*Task to carry out*. Could you filter the records below down to the lines that include the word "Banka"?

[Collected data]
+++++

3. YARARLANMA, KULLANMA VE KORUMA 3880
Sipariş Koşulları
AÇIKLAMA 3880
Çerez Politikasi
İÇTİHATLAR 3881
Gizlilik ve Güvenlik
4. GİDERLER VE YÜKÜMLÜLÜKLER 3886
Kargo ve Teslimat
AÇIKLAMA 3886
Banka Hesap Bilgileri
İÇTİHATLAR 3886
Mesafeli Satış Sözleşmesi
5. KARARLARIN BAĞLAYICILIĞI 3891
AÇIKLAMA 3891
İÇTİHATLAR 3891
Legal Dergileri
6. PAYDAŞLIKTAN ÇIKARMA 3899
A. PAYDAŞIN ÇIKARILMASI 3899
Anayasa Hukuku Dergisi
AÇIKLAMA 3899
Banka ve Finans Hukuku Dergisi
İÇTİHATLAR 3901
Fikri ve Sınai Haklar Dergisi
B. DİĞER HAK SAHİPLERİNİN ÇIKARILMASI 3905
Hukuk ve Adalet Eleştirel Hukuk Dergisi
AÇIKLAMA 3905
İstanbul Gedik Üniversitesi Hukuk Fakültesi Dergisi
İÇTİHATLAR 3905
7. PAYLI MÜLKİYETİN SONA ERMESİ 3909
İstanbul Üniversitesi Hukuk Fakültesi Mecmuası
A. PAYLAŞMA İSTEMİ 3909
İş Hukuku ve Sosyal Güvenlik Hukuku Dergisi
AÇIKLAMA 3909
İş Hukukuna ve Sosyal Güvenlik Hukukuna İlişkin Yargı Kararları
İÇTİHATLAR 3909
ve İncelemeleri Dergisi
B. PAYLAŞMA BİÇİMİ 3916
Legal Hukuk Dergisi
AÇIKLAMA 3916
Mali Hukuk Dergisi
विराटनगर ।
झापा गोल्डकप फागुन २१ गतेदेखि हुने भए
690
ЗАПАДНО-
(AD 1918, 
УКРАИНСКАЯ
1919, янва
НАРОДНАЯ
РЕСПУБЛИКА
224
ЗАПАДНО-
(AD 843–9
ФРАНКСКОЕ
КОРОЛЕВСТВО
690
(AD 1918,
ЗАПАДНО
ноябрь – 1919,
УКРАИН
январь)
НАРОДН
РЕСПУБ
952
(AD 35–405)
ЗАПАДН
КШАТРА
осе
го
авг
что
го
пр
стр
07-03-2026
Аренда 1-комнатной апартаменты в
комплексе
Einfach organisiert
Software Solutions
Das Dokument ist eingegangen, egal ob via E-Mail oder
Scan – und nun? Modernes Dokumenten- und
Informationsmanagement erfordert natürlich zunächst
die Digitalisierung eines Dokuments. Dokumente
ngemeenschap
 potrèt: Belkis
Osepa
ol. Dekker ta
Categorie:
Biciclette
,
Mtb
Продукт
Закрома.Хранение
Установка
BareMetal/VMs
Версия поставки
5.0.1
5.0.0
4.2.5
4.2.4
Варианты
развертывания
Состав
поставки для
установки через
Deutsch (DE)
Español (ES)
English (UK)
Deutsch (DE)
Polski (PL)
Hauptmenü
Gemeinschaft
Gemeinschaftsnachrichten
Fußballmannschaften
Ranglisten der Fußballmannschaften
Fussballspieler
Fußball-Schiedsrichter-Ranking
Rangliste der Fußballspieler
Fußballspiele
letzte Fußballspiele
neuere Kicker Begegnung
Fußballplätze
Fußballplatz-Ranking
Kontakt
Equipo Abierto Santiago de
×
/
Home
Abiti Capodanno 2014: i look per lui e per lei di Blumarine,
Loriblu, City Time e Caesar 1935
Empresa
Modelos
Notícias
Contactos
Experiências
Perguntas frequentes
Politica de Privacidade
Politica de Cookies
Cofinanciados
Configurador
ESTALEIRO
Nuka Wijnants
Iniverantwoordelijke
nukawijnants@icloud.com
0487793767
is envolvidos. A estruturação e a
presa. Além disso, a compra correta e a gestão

+++++

*Answer section*.
Banka Hesap Bilgileri
Banka ve Finans Hukuku Dergisi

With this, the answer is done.